Assume that a Spark job is writing a large data set to AWS S3. To ensure that the output files are quickly written and keep highly available before persisted to S3, pass the write type ASYNC_THROUGH and a target replication level to Spark (see description in docs),

alluxio.user.file.writetype.default=ASYNC_THROUGH
alluxio.user.file.replication.durable=<N>

and set the output to the Alluxio file system client (with URI scheme: “alluxio://”)

scala> myData.saveAsTextFile("alluxio://<MasterHost>:19998/Output")

This Spark job will first synchronously write a new file to Alluxio file system with N copies before returning. In the background, the Alluxio file system will persist a copy of the new data to the Alluxio under storage like S3.

By default, the property alluxio.user.file.replication.durable is set to 1 and writing a file to Alluxio using ASYNC_THROUGH completes at memory speed if there is a colocated Alluxio worker. But if any worker crashes or restarts before the data is persisted, the data can be lost. Increasing alluxio.user.file.replication.durable to some value greater than 1 ensures the data is replicated at N different workers in Alluxio to survive N-1 worker failures before being persisted, at the cost of temporarily storing N times more data in Alluxio.

Note that, before the file is eventually persisted, in case any of these N workers fail, Alluxio will take care of the failure by re-replicating the under-replicated blocks and ensuring sufficient copies of the file; also free command will not work before the file is persisted. Once the file is persisted to the under storage, the in-Alluxio copies of this file can become evictable if another configuration allows this.

Enable Replicated Async Write in Alluxio

Configure the Alluxio property alluxio.user.file.replication.durable to a reasonable number to provide fault tolerance as well as set alluxio.user.file.writetype.default to ASYNC_THROUGH on all client applications. Note that these properties are client-side only, meaning they don’t require restarts of any Alluxio processes to use them!

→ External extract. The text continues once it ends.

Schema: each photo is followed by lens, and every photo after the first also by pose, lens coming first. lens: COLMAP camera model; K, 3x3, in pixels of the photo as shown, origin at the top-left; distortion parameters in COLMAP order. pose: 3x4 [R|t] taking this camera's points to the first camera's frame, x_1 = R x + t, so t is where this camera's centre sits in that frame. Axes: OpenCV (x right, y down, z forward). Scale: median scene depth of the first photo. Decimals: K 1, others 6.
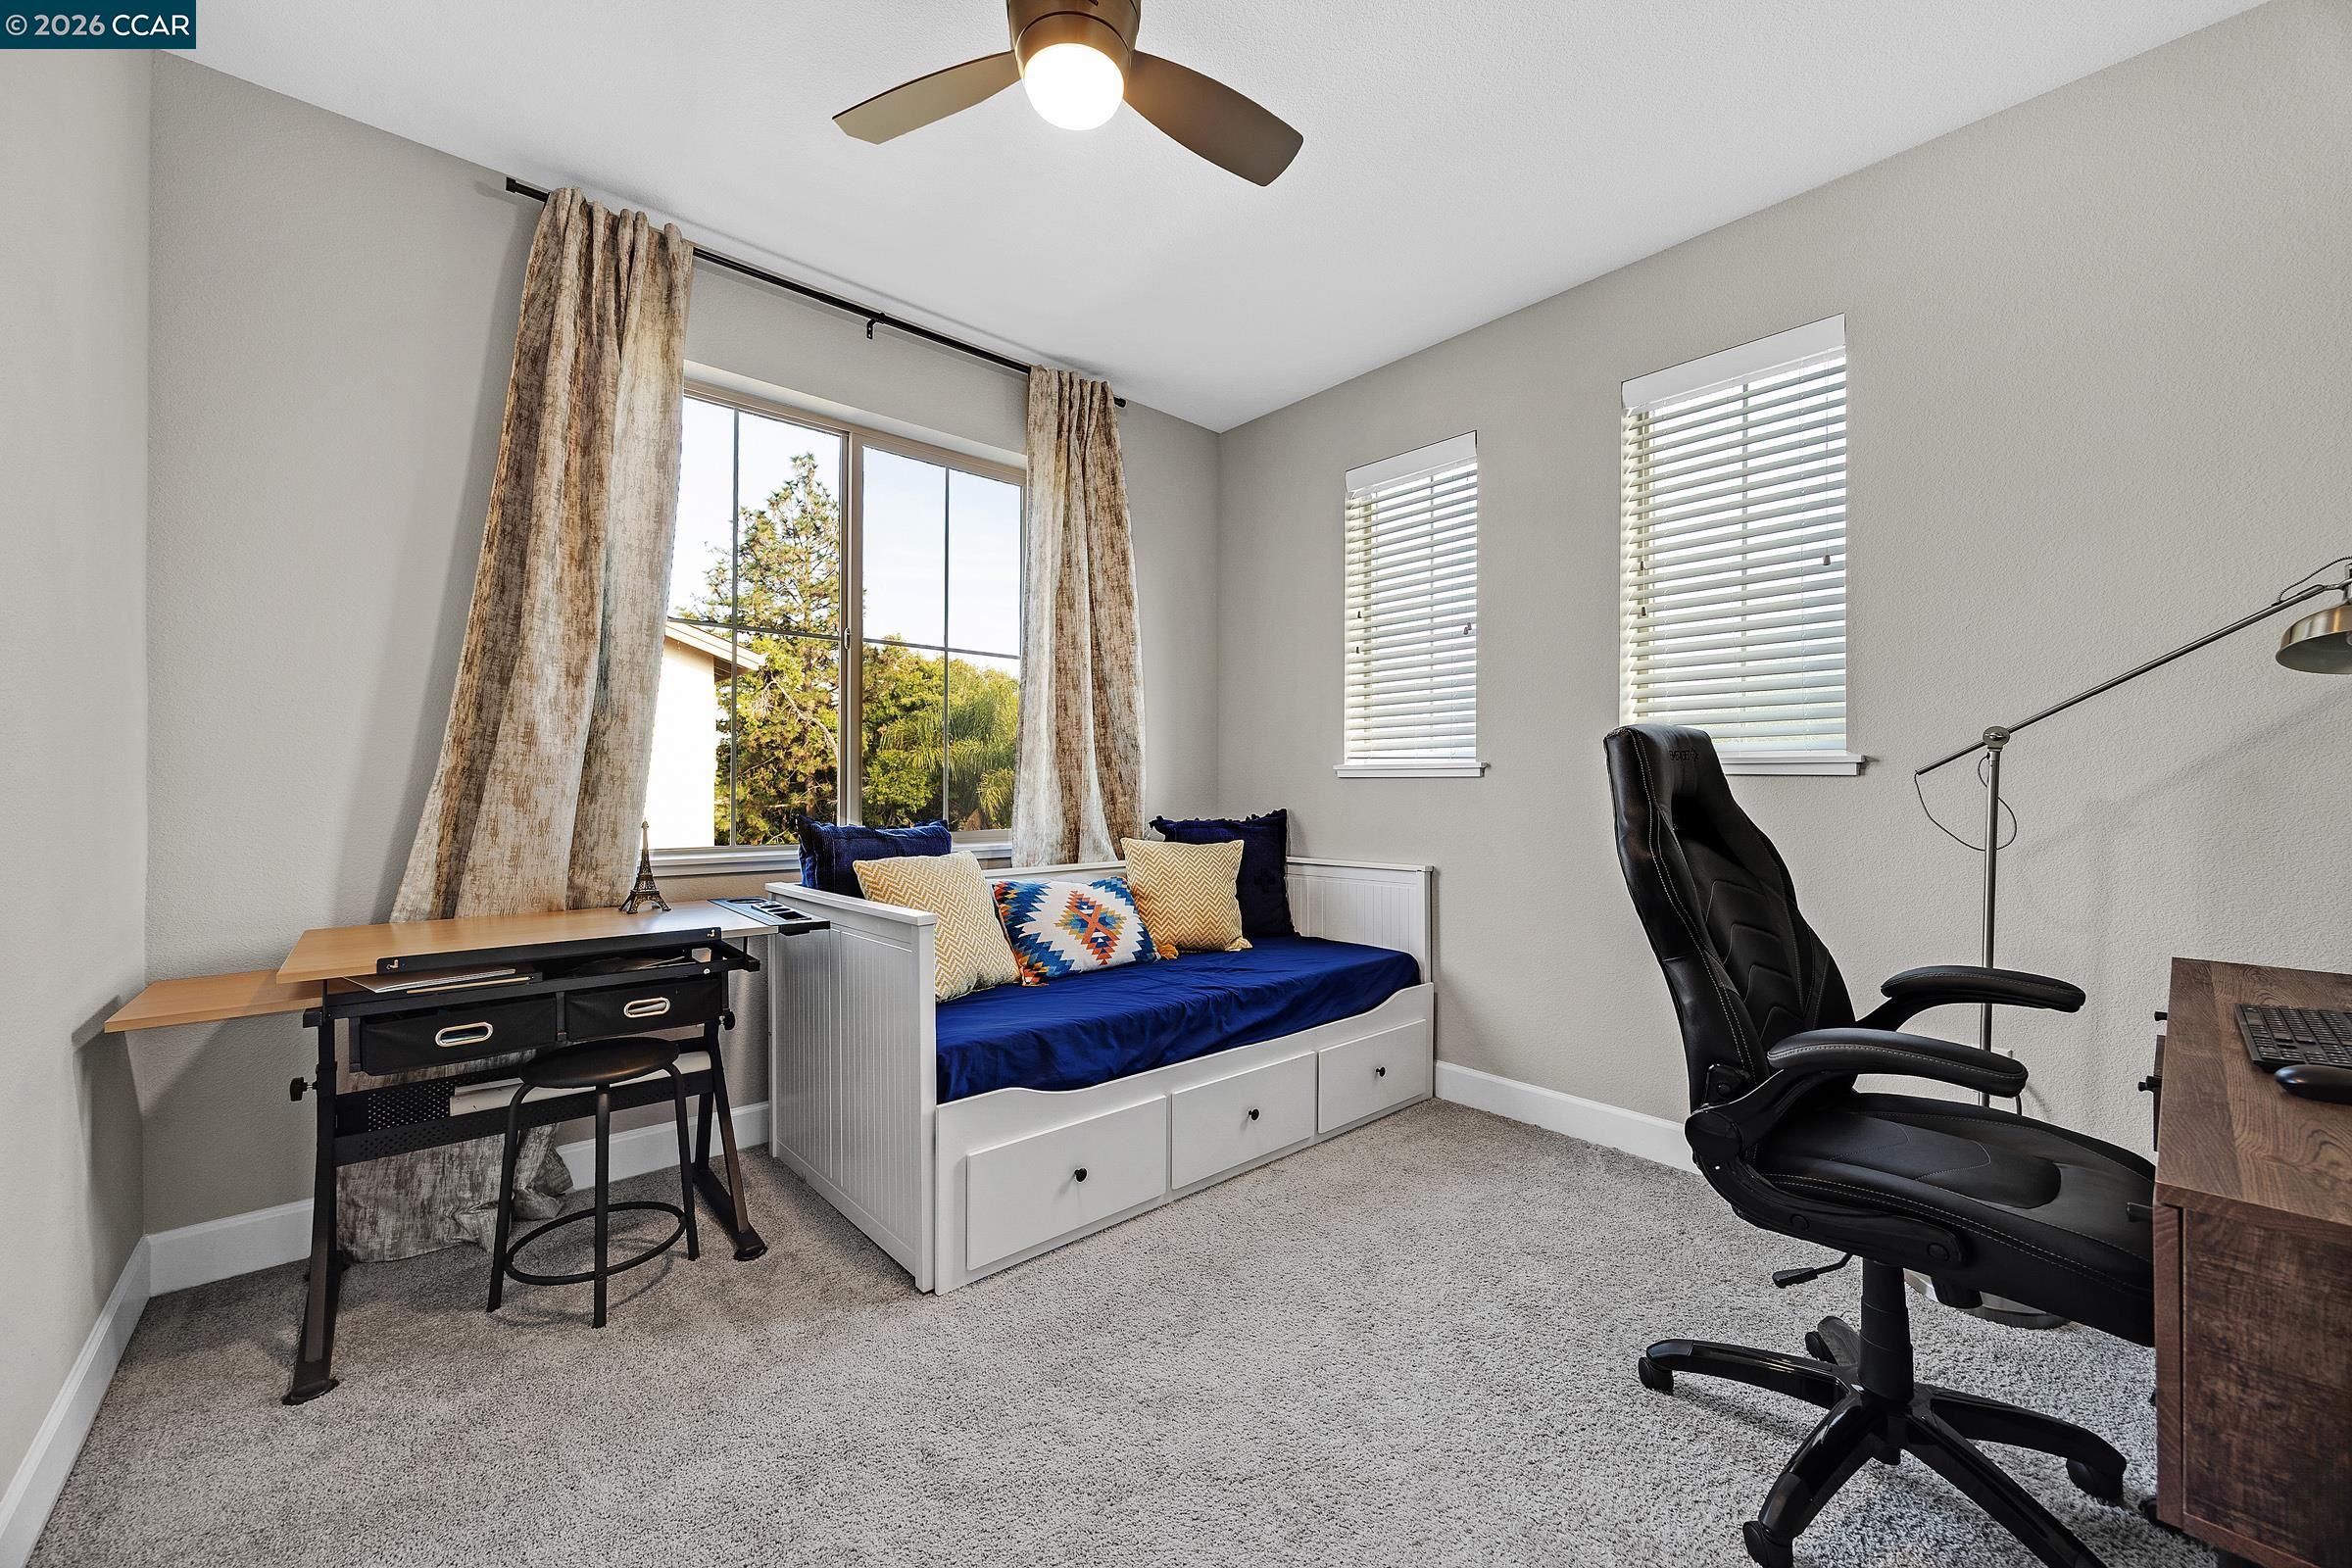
lens RADIAL K [[899.1, 0, 1178.2], [0, 899.1, 784.0], [0, 0, 1]] dist [-0.001596, 0.000314]
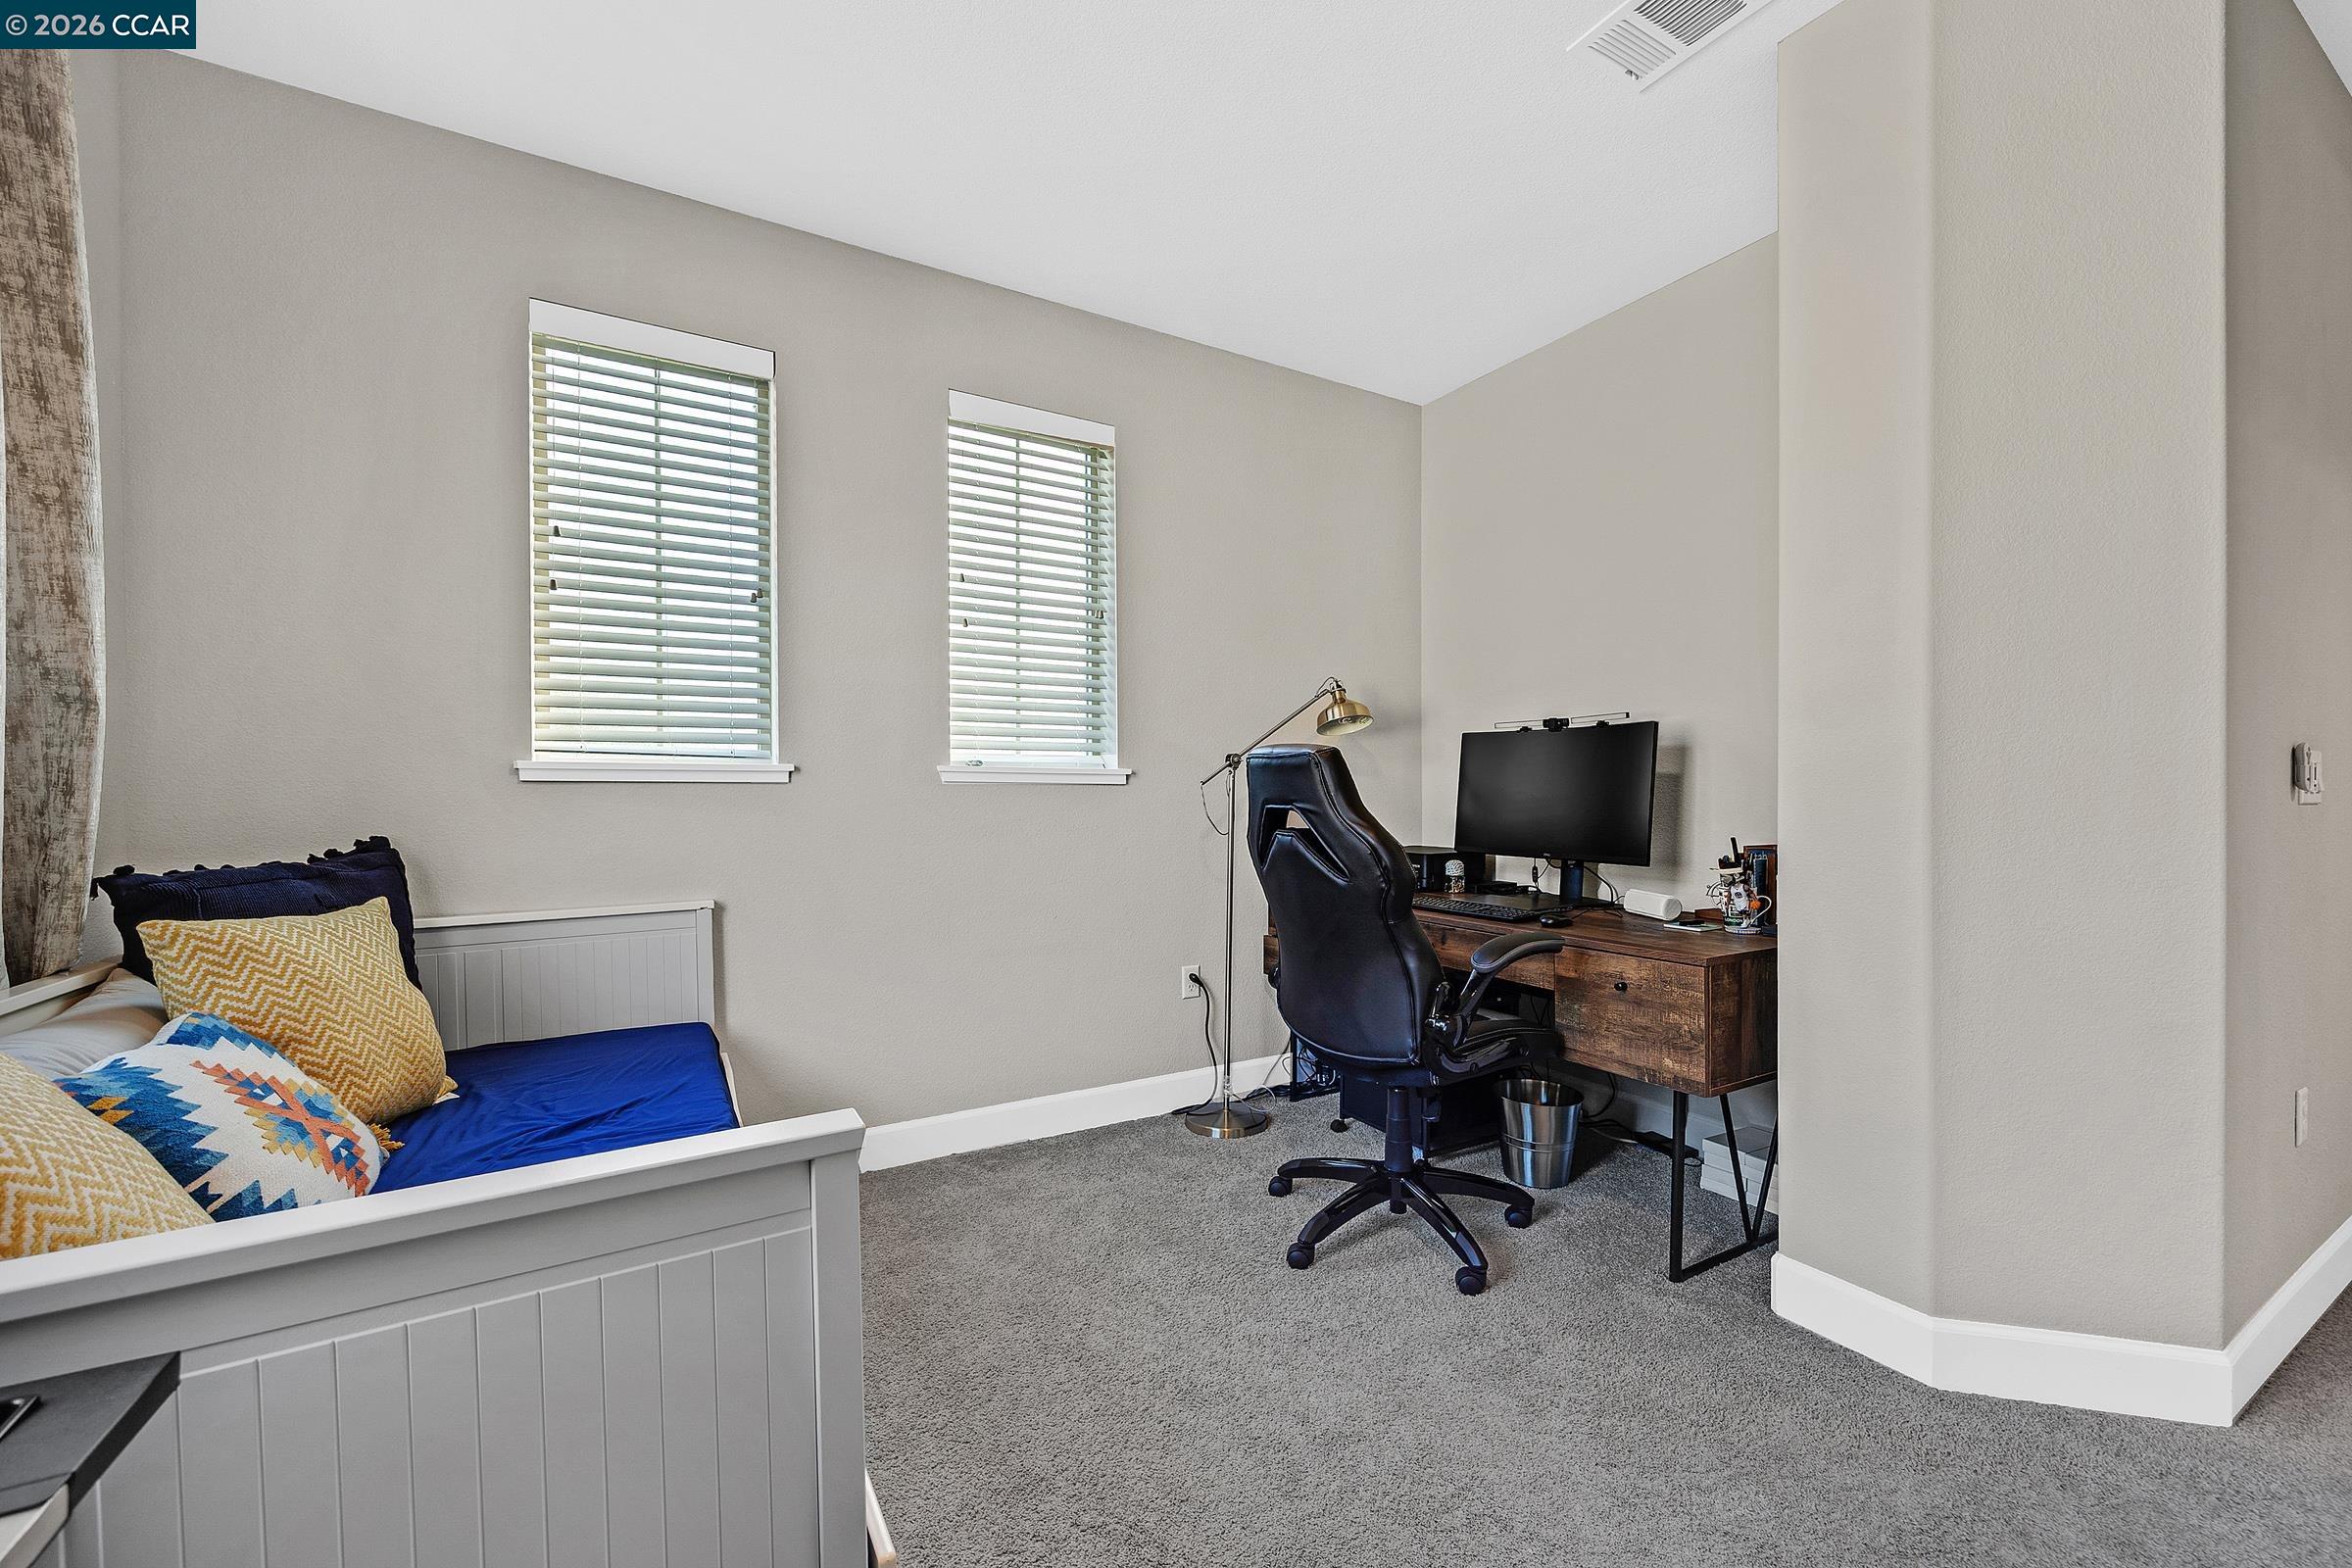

For example, put the following lines into conf/alluxio-site.properties to write with three initial copies before data is persited:

alluxio.user.file.writetype.default=ASYNC_THROUGH
alluxio.user.file.replication.durable=3

Alluxio command-line is also supported to use replicated async write. For example, the copyFromLocal command can copy data from the local file system to Alluxio using replicated async write:

$ ./bin/alluxio fs -Dalluxio.user.file.writetype.default=ASYNC_THROUGH \
  -Dalluxio.user.file.replication.durable=3 copyFromLocal <localPath> <alluxioPath>

Comparison to Other Alluxio Write Types

Replicated async write is one write type that aims to balance the requirements in write speed and data persistence, but also at the transient cost of more storage capacity. Alluxio also provides a couple of additional write types realizing different trade-offs in the design space.

For an application which writes its data through Alluxio, unless the user is writing with THROUGH or CACHE_THROUGH, the data will not exist in the under storage when writing. The problem is that those types of writes are slower than their MUST_CACHE and ASYNC_THROUGH counterparts. When a file is written using MUST_CACHE or ASYNC_THROUGH, if the blocks of the file only exist on a single worker and that worker fails or crashes, then the written data will be unrecoverable. When Alluxio provides synchronous replicas of data at the time it is written, then it combines the performance of using MUST_CACHE while still providing fault-tolerance.